Collected data:
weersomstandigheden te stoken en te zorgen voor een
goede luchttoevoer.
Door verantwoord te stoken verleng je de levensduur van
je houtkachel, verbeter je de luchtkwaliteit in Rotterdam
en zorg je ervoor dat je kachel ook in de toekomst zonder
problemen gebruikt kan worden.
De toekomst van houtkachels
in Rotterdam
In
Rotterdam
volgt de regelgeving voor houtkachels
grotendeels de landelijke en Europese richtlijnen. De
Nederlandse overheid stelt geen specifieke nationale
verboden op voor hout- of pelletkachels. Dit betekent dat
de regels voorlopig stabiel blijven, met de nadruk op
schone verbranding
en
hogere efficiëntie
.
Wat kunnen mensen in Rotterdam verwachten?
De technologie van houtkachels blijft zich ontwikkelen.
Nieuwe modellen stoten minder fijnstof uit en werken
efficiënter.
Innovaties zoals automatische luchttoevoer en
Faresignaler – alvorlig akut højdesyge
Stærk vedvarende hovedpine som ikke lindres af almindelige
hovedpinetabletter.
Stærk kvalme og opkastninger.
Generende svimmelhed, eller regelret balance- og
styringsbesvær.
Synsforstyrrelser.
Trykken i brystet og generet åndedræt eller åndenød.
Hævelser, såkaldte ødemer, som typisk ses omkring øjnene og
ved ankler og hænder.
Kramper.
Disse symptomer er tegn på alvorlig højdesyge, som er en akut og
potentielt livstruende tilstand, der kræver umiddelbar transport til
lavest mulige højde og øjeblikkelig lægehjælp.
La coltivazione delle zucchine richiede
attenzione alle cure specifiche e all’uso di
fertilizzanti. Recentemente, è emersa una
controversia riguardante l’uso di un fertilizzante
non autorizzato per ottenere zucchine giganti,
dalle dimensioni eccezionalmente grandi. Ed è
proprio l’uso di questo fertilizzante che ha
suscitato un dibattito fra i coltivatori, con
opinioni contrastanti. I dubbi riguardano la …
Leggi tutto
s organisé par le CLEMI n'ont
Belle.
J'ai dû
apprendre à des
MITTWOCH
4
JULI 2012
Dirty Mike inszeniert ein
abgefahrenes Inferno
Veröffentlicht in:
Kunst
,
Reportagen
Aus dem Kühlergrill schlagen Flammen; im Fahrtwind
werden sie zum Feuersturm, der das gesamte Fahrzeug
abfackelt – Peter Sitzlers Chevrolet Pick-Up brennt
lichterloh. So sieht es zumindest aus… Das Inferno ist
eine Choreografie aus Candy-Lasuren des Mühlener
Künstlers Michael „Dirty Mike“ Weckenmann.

---

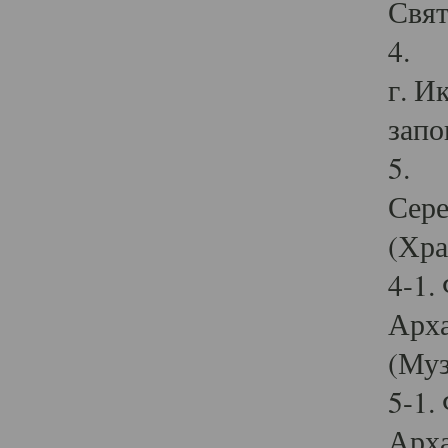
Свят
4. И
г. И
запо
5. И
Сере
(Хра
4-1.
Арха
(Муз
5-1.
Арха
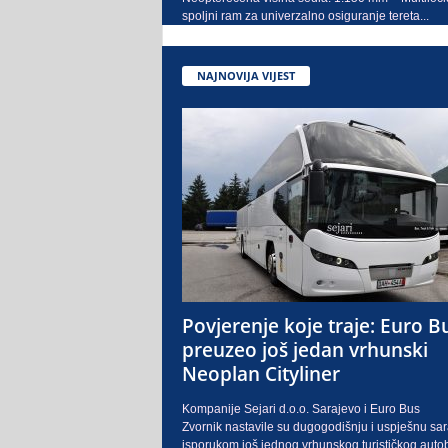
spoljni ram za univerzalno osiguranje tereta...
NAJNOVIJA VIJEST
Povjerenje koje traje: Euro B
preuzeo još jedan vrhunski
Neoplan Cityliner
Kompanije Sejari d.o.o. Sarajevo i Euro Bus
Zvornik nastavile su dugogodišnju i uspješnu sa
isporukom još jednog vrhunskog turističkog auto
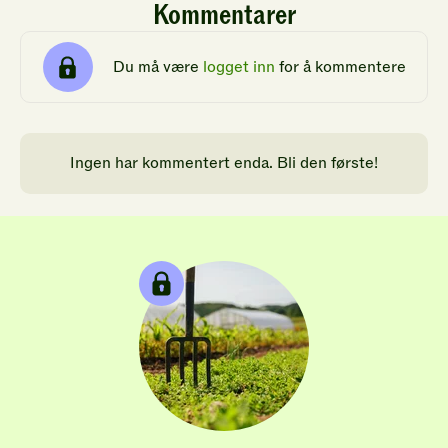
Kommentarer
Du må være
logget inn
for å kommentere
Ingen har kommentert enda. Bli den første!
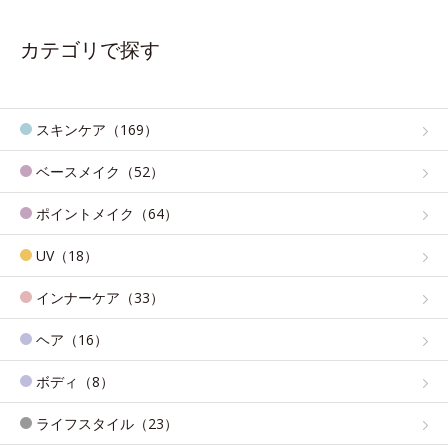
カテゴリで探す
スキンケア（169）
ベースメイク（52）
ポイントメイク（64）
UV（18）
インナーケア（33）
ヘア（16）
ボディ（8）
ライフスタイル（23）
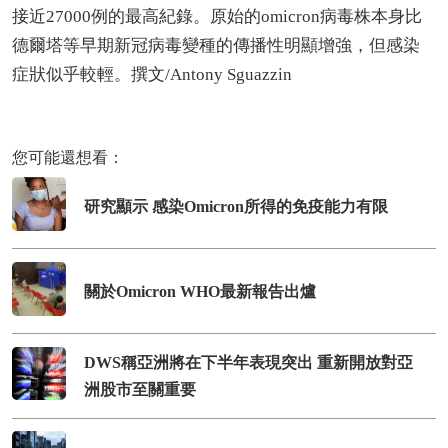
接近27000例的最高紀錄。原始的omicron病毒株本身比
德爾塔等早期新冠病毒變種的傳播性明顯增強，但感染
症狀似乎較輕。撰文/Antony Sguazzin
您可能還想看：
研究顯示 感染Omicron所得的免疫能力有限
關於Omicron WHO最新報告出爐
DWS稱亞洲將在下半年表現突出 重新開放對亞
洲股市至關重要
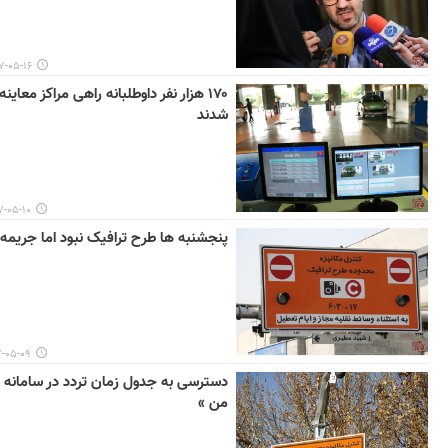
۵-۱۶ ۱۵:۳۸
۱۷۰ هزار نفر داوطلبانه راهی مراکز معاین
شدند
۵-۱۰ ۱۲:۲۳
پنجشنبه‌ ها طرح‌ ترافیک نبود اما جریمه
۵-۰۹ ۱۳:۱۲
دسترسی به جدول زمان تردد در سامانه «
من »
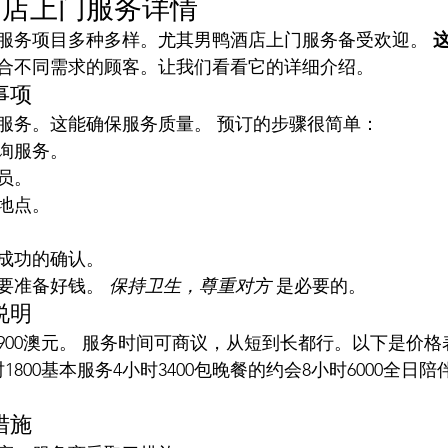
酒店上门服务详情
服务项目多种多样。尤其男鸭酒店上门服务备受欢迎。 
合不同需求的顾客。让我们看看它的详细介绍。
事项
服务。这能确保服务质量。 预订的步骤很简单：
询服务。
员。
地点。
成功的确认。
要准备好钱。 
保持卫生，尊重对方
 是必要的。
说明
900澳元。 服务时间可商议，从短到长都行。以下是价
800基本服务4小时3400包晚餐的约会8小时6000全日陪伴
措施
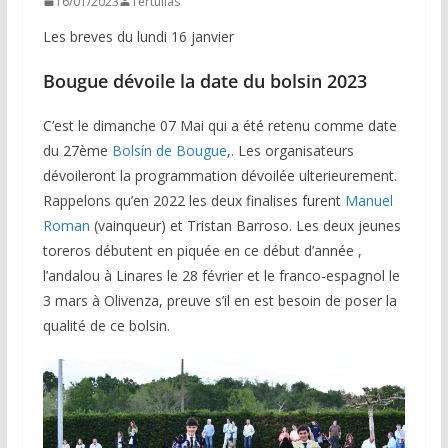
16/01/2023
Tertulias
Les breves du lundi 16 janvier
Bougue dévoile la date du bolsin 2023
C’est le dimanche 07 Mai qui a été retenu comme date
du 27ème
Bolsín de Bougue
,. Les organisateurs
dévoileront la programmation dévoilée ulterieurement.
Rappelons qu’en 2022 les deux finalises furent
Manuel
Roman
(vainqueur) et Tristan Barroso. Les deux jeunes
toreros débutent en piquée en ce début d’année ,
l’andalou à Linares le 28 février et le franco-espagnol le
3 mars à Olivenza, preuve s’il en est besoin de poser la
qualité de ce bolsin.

• What to work on:
Reproduce, word for word, the lines of the data beginning with the line that contains "spoljni ram za" and continuing through the line that contains "isporukom još jednog".

• Exercise result:
spoljni ram za univerzalno osiguranje tereta...
NAJNOVIJA VIJEST
Povjerenje koje traje: Euro B
preuzeo još jedan vrhunski
Neoplan Cityliner
Kompanije Sejari d.o.o. Sarajevo i Euro Bus
Zvornik nastavile su dugogodišnju i uspješnu sa
isporukom još jednog vrhunskog turističkog auto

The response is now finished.